Delegate Talk: Designing electrochemical label free immunosensors for cytochrome c using nanocomposites functionalized screen printed electrodes
Aug 13 @ 3:53 pm – 4:06 pm
Delegate Talk: Designing electrochemical label free immunosensors for cytochrome c using nanocomposites functionalized screen printed electrodes

Pandiaraj Manickam, Niroj Kumar Sethy, Kalpana Bhargava, Vepa Kameswararao and Karunakaran Chandran


Designing electrochemical label free immunosensors for cytochrome c using nanocomposites functionalized screen printed electrodes

Release of cytochrome c (cyt c) from mitochondria into cytosol is a hallmark of apoptosis, used as a biomarker of mitochondrial dependent pathway of cell death (Kluck et al. 1997; Green et al. 1998). We have previously reported cytochrome c reductase (CcR) based biosensors for the measurement of mitochondrial cyt c release (Pandiaraj et al. 2013). Here, we describe the development of novel label-free, immunosensor for cyt c utilizing its specific monoclonal antibody. Two types of nanocomposite modified immunosensing platforms were used for the immobilization of anti-cyt c; (i) Self-assembled monolayer (SAM) functionalized gold nanoparticles (GNP) in conducting polypyrrole (PPy) modified screen printed electrodes (SPE) (ii) Carbon nanotubes (CNT) incorporated PPy on SPE. The nanotopologies of the modified electrodes were confirmed by scanning electron microscopy (SEM). Cyclic voltammetry, electrochemical impedance spectroscopy (EIS) were used for probing the electrochemical properties of the nanocomposite modified electrodes.

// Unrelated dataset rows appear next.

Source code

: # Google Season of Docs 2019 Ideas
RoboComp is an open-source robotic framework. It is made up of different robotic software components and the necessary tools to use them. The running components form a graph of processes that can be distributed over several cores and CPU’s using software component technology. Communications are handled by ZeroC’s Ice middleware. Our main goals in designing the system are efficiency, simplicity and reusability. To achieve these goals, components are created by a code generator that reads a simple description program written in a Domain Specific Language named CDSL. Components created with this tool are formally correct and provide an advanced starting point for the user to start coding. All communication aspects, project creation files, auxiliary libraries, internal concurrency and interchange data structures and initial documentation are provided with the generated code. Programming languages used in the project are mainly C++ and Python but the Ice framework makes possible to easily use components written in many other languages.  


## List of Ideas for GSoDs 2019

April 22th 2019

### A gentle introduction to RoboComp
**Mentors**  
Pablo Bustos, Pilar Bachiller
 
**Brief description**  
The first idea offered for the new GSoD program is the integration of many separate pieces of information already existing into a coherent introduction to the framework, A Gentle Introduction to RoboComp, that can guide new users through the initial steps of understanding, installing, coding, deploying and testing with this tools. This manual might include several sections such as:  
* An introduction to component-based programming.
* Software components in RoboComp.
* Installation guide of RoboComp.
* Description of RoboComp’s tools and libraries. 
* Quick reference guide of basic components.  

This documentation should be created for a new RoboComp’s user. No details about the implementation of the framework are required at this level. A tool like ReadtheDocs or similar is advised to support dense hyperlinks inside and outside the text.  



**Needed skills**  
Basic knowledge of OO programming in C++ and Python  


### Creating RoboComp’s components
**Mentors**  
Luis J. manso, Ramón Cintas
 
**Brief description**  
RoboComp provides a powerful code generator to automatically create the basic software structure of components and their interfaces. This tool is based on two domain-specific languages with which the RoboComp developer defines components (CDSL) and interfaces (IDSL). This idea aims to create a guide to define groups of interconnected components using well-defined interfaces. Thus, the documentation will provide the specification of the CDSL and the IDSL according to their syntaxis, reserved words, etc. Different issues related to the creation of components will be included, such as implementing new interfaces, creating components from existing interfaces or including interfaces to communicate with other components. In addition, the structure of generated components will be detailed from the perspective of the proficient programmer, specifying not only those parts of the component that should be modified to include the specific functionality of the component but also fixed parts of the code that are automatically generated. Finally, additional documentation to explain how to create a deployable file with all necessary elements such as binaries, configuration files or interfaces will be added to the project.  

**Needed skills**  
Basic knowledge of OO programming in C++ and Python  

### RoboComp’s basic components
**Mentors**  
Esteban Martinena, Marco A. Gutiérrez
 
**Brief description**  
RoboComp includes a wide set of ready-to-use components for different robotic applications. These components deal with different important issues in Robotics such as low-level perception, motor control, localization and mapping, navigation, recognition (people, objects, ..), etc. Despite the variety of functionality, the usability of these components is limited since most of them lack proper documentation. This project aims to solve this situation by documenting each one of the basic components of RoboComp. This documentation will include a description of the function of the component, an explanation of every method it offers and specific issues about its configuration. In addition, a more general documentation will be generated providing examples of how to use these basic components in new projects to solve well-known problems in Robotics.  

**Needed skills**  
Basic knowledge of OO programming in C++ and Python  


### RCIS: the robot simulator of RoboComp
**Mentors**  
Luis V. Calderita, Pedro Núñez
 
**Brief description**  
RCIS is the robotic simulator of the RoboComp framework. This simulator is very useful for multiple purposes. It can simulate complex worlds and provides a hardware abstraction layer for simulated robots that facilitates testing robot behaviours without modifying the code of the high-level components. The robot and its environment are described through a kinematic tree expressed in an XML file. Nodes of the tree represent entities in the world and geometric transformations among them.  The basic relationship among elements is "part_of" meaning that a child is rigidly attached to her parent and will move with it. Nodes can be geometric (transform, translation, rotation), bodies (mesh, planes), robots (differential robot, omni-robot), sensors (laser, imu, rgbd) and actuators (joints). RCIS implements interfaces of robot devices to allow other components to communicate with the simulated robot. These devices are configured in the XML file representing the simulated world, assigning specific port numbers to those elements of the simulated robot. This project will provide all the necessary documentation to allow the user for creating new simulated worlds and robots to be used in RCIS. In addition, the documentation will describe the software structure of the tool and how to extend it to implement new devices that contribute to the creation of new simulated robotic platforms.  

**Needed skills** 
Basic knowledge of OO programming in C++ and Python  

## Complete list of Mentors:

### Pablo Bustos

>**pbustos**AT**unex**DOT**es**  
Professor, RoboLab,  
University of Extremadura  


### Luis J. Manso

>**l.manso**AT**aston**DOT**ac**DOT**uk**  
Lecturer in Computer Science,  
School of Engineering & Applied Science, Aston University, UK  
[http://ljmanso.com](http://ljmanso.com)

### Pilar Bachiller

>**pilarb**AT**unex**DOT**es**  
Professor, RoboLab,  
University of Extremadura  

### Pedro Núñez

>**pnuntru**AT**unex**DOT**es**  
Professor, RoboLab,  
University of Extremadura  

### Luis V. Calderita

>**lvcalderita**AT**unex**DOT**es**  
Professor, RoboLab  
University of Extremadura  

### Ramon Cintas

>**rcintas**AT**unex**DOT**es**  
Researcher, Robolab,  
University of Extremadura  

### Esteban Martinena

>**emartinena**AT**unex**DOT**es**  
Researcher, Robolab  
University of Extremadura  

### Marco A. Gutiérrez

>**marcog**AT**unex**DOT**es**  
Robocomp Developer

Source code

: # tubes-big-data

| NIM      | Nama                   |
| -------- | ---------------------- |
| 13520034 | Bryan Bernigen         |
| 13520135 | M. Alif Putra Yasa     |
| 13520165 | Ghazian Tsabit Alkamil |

Method for cyt c quantification is based on the direct electron transfer between Fe3+/Fe2+-heme of cyt c selectively bound to anti-cyt c modified electrode. The Faradaic current response of these nanoimmunosensor increases with increase in cyt c concentration. The procedure for cyt c detection was also optimized (pH, incubation times, and characteristics of electrodes) to improve the analytical characteristics of immunosensors. The analytical performance of anti-cyt c biofunctionalized GNP-PPy nanocomposite platform (detection limit 0.5 nM; linear range: 0.5 nM–2 μM) was better than the CNT-PPy (detection limit 2 nM; linear range: 2 nM-500nM). The detection limits were well below the normal physiological concentration range (Karunakaran et al. 2008). The proposed method does not require any signal amplification or labeled secondary antibodies contrast to widespread ELISA and Western blot. The immunosensors results in simple and rapid measurement of cyt c and has great potential to become an inexpensive and portable device for conventional clinical immunoassays.